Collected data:

★ ★ ★ ★

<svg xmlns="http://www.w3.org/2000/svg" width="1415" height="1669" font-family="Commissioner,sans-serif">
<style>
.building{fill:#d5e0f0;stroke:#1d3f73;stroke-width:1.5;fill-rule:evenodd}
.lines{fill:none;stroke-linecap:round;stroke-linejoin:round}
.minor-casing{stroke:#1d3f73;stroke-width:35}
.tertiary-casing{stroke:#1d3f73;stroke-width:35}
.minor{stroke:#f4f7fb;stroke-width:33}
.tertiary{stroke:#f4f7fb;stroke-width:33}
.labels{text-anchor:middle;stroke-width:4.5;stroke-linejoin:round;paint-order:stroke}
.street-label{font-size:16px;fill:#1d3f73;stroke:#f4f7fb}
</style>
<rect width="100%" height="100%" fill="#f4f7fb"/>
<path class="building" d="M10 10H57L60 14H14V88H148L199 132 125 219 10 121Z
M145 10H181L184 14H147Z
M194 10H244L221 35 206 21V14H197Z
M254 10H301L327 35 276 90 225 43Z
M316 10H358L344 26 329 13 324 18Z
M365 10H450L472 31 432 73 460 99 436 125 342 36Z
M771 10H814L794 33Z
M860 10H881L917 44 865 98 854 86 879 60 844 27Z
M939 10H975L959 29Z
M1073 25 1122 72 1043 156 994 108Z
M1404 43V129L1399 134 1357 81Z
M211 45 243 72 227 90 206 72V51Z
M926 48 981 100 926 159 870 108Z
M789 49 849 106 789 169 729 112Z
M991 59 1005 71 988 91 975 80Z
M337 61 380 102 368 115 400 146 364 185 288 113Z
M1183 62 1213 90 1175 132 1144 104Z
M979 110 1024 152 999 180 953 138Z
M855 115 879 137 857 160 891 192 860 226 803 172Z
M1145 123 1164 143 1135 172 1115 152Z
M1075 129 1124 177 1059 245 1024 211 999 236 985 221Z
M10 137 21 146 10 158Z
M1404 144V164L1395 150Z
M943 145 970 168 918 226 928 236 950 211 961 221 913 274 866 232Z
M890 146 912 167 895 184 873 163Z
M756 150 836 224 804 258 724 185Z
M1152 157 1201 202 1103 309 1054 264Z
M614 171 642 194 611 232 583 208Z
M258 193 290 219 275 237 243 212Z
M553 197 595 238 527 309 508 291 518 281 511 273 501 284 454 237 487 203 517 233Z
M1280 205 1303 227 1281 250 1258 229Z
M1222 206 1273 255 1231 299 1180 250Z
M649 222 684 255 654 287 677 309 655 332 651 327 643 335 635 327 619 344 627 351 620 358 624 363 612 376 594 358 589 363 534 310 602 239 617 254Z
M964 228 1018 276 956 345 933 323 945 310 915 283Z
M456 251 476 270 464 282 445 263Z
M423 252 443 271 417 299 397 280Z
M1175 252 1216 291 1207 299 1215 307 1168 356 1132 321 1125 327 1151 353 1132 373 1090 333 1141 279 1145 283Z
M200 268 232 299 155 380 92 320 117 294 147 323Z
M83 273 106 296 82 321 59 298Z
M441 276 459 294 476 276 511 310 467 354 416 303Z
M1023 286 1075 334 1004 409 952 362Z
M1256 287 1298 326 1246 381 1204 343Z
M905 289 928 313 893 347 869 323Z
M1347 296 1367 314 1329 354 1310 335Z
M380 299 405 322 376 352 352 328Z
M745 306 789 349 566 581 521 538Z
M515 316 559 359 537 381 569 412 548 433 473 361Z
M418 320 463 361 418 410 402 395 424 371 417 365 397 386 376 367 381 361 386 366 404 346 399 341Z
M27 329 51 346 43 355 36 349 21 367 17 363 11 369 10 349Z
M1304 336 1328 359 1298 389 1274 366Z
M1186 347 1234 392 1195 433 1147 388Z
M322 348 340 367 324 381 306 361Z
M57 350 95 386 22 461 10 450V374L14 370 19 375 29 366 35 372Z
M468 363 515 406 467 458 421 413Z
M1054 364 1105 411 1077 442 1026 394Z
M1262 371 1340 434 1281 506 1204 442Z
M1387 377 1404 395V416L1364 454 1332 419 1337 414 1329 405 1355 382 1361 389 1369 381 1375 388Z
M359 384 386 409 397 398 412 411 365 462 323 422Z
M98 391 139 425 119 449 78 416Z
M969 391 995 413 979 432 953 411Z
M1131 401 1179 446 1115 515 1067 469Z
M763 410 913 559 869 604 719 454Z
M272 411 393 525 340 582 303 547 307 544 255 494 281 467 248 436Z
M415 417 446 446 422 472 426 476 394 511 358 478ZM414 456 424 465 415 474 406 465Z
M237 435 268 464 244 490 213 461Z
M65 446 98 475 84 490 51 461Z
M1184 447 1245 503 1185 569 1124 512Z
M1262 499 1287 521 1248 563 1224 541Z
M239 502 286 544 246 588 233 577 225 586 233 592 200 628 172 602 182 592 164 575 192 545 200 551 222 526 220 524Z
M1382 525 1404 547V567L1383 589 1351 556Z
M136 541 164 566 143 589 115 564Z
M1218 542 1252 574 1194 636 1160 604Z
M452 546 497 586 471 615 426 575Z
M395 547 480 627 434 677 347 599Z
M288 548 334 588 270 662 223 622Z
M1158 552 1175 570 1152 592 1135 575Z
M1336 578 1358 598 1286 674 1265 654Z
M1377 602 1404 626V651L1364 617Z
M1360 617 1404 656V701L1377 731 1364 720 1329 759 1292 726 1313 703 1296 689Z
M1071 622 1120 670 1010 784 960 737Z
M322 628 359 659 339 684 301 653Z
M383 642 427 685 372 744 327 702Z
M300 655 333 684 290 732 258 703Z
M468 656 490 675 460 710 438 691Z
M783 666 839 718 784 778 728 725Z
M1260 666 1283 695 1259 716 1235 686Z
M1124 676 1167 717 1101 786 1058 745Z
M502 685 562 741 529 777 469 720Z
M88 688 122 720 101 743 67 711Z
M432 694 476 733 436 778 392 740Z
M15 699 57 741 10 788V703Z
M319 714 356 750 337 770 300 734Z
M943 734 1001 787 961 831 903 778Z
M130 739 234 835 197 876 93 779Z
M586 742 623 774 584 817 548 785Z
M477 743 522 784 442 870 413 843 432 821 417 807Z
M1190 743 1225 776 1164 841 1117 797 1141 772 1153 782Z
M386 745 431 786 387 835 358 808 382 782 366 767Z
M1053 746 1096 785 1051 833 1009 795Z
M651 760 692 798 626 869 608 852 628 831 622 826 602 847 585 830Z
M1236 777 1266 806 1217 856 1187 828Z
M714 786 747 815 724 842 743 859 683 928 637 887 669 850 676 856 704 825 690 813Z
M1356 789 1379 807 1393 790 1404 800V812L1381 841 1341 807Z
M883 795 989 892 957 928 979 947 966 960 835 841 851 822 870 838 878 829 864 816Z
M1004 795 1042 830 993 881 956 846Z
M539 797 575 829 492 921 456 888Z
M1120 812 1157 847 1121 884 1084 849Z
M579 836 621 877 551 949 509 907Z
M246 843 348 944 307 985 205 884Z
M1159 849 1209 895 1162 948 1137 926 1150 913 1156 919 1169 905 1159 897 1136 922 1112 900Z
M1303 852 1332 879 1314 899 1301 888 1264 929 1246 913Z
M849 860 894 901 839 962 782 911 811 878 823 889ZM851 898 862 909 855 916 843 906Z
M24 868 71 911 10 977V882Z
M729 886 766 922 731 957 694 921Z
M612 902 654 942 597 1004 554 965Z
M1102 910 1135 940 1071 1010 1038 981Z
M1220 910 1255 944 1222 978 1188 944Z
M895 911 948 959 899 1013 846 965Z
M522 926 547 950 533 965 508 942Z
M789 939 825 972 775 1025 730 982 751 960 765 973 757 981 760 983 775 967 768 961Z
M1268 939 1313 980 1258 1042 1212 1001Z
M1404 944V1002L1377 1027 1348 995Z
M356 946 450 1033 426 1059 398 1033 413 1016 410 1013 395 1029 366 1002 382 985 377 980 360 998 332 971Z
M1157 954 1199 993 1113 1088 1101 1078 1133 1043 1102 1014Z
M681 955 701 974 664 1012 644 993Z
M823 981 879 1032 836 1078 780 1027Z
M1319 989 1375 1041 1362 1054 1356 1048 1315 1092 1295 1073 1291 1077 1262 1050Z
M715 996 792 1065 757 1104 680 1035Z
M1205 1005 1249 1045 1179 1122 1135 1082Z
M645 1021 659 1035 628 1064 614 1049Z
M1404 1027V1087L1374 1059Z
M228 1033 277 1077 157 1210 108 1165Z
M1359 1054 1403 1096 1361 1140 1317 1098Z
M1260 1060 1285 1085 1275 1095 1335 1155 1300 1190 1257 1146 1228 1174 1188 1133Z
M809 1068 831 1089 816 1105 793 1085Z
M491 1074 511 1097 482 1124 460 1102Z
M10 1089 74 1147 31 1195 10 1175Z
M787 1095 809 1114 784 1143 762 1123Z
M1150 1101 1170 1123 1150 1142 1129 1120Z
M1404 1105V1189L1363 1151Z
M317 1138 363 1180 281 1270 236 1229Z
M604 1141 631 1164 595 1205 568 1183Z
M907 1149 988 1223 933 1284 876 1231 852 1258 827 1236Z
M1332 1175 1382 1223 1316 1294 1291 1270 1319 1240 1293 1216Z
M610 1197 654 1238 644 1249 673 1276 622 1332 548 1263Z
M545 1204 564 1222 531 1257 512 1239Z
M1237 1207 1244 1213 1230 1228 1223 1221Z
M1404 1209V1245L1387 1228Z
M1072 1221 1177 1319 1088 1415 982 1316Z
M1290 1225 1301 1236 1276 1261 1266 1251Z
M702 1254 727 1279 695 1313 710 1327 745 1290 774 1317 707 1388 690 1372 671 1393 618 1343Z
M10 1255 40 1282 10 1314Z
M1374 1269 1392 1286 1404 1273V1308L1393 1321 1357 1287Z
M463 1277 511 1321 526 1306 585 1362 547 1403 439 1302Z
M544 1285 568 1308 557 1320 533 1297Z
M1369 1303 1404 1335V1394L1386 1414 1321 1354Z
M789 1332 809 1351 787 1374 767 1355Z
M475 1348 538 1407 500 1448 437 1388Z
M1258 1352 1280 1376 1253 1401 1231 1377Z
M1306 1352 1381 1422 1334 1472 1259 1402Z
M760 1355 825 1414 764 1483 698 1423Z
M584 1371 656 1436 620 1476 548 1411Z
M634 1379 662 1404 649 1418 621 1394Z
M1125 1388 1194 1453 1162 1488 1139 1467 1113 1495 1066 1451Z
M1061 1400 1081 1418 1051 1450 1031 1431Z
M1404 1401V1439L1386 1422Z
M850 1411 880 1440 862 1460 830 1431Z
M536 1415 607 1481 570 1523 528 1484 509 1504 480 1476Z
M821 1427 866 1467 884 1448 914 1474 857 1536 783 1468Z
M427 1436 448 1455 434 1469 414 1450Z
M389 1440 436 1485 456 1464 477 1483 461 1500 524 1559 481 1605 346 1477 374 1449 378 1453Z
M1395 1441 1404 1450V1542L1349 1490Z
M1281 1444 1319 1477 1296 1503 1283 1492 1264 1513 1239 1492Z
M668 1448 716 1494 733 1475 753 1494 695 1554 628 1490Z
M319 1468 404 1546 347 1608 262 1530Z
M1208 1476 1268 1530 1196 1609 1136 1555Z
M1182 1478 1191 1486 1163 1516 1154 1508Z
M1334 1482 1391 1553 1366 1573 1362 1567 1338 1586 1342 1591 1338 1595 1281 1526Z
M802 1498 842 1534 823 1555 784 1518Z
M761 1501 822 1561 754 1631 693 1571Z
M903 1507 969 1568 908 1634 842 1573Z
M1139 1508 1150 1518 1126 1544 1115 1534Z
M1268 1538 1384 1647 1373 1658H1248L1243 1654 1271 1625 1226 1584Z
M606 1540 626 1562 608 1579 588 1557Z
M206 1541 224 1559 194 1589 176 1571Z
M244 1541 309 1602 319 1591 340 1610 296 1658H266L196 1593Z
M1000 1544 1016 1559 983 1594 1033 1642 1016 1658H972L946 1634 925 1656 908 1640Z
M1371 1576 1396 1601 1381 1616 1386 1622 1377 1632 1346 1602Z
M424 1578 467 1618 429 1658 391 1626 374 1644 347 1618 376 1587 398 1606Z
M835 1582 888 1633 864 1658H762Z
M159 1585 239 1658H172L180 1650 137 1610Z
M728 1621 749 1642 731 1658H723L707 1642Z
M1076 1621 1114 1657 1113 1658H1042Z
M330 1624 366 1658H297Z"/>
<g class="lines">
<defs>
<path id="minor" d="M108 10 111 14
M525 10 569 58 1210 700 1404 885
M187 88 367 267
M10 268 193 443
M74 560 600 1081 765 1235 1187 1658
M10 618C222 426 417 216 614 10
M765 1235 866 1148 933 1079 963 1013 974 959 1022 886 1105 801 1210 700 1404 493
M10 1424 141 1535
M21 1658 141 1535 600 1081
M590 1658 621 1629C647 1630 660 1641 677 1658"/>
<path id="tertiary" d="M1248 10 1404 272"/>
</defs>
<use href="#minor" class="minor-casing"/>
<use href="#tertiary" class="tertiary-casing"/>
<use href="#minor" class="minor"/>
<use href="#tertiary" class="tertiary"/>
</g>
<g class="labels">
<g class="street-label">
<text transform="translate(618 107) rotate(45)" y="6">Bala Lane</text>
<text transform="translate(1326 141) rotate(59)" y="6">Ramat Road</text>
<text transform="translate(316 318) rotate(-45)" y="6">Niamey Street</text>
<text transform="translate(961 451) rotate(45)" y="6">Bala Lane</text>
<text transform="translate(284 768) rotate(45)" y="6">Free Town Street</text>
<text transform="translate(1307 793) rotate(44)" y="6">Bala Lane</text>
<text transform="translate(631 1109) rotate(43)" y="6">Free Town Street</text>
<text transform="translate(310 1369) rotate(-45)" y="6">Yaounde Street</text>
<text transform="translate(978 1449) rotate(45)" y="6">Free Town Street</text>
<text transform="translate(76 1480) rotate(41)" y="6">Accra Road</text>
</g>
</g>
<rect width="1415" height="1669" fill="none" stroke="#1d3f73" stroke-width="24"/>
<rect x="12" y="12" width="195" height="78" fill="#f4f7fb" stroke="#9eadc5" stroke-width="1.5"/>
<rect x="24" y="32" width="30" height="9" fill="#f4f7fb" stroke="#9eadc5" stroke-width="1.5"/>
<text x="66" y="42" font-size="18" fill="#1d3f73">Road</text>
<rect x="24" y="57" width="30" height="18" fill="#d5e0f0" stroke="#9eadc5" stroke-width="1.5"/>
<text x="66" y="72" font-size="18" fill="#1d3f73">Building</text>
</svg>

★ ★ ★ ★

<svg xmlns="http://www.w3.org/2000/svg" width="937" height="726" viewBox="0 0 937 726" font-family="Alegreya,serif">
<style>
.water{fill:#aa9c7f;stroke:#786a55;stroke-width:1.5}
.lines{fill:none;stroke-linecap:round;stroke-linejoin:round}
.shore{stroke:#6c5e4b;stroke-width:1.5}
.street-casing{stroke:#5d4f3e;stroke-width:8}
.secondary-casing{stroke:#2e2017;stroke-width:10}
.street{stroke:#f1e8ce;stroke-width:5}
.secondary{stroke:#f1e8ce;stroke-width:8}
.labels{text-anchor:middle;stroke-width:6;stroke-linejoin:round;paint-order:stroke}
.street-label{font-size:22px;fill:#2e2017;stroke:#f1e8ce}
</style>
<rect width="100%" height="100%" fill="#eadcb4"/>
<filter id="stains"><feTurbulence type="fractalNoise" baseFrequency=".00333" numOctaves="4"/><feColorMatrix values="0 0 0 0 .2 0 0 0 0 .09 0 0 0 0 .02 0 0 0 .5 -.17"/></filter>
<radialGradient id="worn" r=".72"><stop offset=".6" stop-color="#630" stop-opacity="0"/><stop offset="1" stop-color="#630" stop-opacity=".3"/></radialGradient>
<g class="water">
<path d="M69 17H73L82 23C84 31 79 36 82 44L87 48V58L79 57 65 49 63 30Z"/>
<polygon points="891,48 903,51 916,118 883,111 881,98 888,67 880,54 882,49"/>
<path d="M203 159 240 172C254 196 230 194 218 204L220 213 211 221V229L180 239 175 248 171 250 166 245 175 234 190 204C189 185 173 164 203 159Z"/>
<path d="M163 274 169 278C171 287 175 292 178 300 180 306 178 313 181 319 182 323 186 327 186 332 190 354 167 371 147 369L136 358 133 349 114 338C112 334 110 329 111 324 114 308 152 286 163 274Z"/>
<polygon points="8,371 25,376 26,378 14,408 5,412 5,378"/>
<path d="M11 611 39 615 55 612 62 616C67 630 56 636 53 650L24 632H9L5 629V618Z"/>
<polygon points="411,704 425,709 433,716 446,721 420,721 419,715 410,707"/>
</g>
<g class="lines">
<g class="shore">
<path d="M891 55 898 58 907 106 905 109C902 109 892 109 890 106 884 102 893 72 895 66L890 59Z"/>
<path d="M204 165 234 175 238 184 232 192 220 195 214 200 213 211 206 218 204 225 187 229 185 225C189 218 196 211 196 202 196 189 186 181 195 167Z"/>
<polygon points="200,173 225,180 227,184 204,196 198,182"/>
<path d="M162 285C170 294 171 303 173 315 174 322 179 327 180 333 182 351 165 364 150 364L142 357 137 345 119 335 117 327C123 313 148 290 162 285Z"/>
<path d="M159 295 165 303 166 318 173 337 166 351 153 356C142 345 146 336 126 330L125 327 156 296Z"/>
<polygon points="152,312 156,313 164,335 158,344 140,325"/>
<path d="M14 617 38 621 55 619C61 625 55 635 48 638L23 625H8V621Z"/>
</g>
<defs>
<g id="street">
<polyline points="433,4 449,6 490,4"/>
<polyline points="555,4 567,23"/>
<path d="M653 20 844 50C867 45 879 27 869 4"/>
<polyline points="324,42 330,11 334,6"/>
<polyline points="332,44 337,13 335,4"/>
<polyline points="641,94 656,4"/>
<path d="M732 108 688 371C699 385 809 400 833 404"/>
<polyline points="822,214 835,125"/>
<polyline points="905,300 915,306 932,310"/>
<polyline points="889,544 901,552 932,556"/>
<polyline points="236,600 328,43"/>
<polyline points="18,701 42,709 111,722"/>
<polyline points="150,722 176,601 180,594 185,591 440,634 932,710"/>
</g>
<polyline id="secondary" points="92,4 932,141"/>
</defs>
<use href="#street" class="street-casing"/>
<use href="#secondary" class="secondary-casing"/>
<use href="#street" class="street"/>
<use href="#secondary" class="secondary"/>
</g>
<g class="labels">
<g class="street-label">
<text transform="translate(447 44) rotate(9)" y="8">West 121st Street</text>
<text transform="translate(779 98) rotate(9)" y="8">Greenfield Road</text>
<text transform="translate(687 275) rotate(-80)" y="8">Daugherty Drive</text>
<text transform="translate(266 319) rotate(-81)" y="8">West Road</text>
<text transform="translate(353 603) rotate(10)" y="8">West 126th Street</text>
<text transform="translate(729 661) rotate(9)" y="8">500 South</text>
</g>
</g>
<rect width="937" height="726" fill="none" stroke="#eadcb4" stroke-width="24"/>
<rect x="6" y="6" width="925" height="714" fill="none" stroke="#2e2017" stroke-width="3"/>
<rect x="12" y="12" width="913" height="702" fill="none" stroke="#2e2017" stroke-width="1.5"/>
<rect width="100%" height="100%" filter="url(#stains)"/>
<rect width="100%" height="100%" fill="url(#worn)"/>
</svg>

★ ★ ★ ★

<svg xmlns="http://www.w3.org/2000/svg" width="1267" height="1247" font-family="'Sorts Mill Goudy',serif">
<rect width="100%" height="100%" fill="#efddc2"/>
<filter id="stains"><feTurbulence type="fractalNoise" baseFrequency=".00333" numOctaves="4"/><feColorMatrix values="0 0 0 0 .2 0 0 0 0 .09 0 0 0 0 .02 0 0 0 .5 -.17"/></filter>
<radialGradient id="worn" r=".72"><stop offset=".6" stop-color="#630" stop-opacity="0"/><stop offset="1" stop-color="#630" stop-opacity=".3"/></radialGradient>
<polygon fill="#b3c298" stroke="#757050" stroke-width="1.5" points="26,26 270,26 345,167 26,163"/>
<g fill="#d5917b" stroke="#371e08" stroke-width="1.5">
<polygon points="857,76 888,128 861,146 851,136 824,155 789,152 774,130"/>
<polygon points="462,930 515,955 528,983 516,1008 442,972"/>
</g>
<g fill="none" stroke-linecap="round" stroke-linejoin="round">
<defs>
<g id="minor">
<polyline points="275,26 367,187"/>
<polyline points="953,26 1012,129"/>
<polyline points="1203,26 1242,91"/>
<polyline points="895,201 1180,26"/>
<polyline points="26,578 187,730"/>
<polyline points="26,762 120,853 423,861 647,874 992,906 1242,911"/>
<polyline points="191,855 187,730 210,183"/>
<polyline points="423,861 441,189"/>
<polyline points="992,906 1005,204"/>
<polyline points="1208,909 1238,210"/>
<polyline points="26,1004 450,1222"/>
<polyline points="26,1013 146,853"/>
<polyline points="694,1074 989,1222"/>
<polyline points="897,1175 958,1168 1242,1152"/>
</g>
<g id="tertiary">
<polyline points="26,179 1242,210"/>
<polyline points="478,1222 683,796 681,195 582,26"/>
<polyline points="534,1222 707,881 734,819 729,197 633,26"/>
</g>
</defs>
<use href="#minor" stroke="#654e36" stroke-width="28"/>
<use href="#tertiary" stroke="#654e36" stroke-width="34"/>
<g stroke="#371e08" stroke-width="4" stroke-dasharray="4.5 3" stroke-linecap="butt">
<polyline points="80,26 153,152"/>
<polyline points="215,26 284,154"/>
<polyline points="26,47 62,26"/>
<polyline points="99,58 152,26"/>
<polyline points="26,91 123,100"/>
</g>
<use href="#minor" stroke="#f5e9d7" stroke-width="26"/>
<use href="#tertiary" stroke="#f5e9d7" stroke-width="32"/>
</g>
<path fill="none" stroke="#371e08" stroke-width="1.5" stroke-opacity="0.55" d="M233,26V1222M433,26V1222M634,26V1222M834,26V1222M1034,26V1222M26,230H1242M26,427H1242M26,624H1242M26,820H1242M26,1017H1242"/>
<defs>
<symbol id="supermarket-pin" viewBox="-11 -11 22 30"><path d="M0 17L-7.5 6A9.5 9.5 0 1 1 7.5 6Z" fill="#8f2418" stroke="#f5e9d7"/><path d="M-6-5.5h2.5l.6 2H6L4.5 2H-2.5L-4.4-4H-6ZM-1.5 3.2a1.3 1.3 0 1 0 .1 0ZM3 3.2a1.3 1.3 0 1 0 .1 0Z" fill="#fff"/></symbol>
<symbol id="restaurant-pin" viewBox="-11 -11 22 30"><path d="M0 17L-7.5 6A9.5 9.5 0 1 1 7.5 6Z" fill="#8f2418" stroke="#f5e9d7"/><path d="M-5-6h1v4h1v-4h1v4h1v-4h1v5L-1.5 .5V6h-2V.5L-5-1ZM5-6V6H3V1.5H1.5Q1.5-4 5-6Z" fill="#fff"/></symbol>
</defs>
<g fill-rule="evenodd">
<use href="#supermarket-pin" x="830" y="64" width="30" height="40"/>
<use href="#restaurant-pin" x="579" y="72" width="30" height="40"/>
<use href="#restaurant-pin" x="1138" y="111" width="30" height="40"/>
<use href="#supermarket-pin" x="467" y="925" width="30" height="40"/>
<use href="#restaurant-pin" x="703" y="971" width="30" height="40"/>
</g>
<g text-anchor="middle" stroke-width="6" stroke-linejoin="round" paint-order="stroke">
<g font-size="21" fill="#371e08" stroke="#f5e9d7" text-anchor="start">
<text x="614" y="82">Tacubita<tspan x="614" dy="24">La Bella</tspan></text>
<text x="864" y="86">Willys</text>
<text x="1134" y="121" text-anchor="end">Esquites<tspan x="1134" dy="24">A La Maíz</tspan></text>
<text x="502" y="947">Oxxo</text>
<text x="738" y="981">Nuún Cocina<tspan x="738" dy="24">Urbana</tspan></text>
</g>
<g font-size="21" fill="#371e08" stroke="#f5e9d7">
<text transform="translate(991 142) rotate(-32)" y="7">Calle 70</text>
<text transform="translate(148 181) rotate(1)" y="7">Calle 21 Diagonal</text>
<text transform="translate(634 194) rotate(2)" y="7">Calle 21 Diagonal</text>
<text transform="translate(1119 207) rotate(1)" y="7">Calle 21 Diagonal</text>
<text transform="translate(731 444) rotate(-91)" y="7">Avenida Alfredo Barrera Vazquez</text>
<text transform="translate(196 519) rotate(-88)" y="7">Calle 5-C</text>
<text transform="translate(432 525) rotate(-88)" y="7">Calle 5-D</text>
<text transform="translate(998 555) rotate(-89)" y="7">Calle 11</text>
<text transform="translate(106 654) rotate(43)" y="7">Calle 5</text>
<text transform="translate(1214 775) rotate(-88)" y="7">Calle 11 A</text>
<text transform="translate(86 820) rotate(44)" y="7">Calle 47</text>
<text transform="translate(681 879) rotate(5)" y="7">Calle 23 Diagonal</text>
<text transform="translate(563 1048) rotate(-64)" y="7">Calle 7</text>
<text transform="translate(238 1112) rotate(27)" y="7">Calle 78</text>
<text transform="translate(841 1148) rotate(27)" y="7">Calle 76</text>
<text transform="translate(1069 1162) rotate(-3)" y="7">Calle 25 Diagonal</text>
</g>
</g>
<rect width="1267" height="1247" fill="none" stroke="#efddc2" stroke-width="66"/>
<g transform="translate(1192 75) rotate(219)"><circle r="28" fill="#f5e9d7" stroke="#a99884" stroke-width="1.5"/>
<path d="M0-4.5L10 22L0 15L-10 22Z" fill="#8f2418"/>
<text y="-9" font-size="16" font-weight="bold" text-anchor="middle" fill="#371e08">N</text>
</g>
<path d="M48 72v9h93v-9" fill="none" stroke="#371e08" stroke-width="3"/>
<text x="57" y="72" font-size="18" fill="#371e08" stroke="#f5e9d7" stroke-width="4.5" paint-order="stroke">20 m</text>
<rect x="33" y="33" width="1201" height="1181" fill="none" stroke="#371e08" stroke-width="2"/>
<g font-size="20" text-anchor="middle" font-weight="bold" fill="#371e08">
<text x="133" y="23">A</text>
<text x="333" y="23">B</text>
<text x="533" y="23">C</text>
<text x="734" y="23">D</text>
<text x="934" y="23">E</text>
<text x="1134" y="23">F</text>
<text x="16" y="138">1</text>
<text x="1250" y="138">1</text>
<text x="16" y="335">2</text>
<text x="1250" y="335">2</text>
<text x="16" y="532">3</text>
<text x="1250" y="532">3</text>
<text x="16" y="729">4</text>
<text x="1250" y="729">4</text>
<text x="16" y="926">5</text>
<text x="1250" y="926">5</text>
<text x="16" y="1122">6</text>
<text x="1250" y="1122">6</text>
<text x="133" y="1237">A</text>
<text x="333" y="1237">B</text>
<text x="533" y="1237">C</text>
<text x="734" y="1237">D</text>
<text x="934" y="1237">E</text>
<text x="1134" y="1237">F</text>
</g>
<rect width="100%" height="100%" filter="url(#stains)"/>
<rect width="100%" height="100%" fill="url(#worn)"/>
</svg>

★ ★ ★ ★

#### Task objective:
Copy the lines above exactly, beginning at the line that has "M715 996 792 1065 757 1104 680 1035Z" and stopping after the line that has "M427 1436 448 1455 434 1469 414 1450Z", and omit the rest.

#### Result of the task:
M715 996 792 1065 757 1104 680 1035Z
M1205 1005 1249 1045 1179 1122 1135 1082Z
M645 1021 659 1035 628 1064 614 1049Z
M1404 1027V1087L1374 1059Z
M228 1033 277 1077 157 1210 108 1165Z
M1359 1054 1403 1096 1361 1140 1317 1098Z
M1260 1060 1285 1085 1275 1095 1335 1155 1300 1190 1257 1146 1228 1174 1188 1133Z
M809 1068 831 1089 816 1105 793 1085Z
M491 1074 511 1097 482 1124 460 1102Z
M10 1089 74 1147 31 1195 10 1175Z
M787 1095 809 1114 784 1143 762 1123Z
M1150 1101 1170 1123 1150 1142 1129 1120Z
M1404 1105V1189L1363 1151Z
M317 1138 363 1180 281 1270 236 1229Z
M604 1141 631 1164 595 1205 568 1183Z
M907 1149 988 1223 933 1284 876 1231 852 1258 827 1236Z
M1332 1175 1382 1223 1316 1294 1291 1270 1319 1240 1293 1216Z
M610 1197 654 1238 644 1249 673 1276 622 1332 548 1263Z
M545 1204 564 1222 531 1257 512 1239Z
M1237 1207 1244 1213 1230 1228 1223 1221Z
M1404 1209V1245L1387 1228Z
M1072 1221 1177 1319 1088 1415 982 1316Z
M1290 1225 1301 1236 1276 1261 1266 1251Z
M702 1254 727 1279 695 1313 710 1327 745 1290 774 1317 707 1388 690 1372 671 1393 618 1343Z
M10 1255 40 1282 10 1314Z
M1374 1269 1392 1286 1404 1273V1308L1393 1321 1357 1287Z
M463 1277 511 1321 526 1306 585 1362 547 1403 439 1302Z
M544 1285 568 1308 557 1320 533 1297Z
M1369 1303 1404 1335V1394L1386 1414 1321 1354Z
M789 1332 809 1351 787 1374 767 1355Z
M475 1348 538 1407 500 1448 437 1388Z
M1258 1352 1280 1376 1253 1401 1231 1377Z
M1306 1352 1381 1422 1334 1472 1259 1402Z
M760 1355 825 1414 764 1483 698 1423Z
M584 1371 656 1436 620 1476 548 1411Z
M634 1379 662 1404 649 1418 621 1394Z
M1125 1388 1194 1453 1162 1488 1139 1467 1113 1495 1066 1451Z
M1061 1400 1081 1418 1051 1450 1031 1431Z
M1404 1401V1439L1386 1422Z
M850 1411 880 1440 862 1460 830 1431Z
M536 1415 607 1481 570 1523 528 1484 509 1504 480 1476Z
M821 1427 866 1467 884 1448 914 1474 857 1536 783 1468Z
M427 1436 448 1455 434 1469 414 1450Z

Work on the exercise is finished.